Difficile de toujours bien comprendre la composition d’un produit simplement en lisant la liste des ingrédients, les industriels semblant d’ailleurs prendre un malin plaisir à abuser des mots illisibles pour qu’on ne sache pas vraiment ce qu’on se tartine sur le corps. Surtout que, comme moi, vous avez préféré regarder fixement votre crush du lycée pendant les heures de physique-chimie plutôt que d’essayer de comprendre ce que disait votre prof sénile.

Alléluia, des applications sont là aujourd’hui pour vous aider… Non pas pour enfin attirer l’attention de Kevin, c’est mort, vous l’avez fait flipper : il a fini par se marier et a fait trois mômes avec une meuf beaucoup plus moche que vous, mais avec plus de nichons aussi.
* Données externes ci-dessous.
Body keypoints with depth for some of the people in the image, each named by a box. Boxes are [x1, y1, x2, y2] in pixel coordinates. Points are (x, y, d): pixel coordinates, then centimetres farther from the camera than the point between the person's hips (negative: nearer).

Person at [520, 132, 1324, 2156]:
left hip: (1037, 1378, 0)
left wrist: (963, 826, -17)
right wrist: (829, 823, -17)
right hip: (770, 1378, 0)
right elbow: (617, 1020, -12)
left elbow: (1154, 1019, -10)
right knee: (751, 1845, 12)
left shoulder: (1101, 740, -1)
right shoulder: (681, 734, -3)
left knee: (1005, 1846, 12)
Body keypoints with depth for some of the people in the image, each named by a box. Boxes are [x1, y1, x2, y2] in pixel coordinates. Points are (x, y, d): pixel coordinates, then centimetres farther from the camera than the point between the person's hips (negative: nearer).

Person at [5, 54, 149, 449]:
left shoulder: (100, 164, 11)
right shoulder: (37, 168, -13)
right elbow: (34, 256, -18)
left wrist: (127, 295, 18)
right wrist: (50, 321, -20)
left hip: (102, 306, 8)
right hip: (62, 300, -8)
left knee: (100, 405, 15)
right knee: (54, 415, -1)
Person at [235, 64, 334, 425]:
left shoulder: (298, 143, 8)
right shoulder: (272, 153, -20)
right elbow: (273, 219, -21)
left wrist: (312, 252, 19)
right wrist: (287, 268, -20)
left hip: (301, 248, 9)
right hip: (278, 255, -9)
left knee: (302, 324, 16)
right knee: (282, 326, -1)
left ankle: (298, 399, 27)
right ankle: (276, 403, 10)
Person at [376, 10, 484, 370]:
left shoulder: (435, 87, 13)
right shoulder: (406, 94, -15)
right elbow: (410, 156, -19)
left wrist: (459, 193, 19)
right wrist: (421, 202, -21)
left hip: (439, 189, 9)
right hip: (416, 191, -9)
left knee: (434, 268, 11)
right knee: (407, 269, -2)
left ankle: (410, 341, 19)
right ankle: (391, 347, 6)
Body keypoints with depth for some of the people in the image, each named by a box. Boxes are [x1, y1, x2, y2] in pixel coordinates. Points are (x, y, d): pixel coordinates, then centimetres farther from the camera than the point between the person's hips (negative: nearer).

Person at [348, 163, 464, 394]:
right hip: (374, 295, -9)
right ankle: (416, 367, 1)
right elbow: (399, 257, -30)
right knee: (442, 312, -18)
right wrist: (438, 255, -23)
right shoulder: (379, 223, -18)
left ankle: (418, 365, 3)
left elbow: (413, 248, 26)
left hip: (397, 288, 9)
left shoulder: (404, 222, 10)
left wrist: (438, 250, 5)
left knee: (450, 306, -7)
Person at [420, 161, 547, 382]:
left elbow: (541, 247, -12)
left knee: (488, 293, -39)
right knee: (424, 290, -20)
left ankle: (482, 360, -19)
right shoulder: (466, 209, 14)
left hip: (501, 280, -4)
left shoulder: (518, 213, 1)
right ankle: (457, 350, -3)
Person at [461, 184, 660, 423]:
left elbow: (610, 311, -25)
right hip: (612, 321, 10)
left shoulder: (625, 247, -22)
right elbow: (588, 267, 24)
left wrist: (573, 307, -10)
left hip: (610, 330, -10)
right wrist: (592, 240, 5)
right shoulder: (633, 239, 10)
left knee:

L’application Yuka, par exemple, va détailler pour vous la composition de vos cosmétiques en scannant le code-barre. Yuka soulignera les produits nocifs et vous proposera des alternatives plus saines.

La cosmétique bio n’ayant plus la réputation d’être moins efficace que ses homologues chimiques, penchez-vous vers ce choix. J’ai été très agréablement surprise. Les rouges à lèvres bio, et souvent vegans, sont plus crémeux, plus hydratants et ont une gamme de coloris plus vaste ainsi qu’une meilleure tenue qu’il y a quelques années.

Enfin, si vraiment vous avez votre rouge fétiche dont vous ne pouvez pas vous passer, malgré sa composition déplorable, préférez sa version mat qui sèche plus rapidement sur les lèvres et limite l’ingestion. Pensez à ôter le surplus à la lisière de vos lèvres, presque à l’intérieur de votre bouche, afin d’éviter d’ingérer inutilement l’excès de produit et, par la même occasion, d’en avoir sur les dents.

D’ailleurs, faites-le aussi avec votre rouge à lèvres bio : c’est pas parce que vous pouvez le manger que c’est plus classe d’en avoir sur les dents.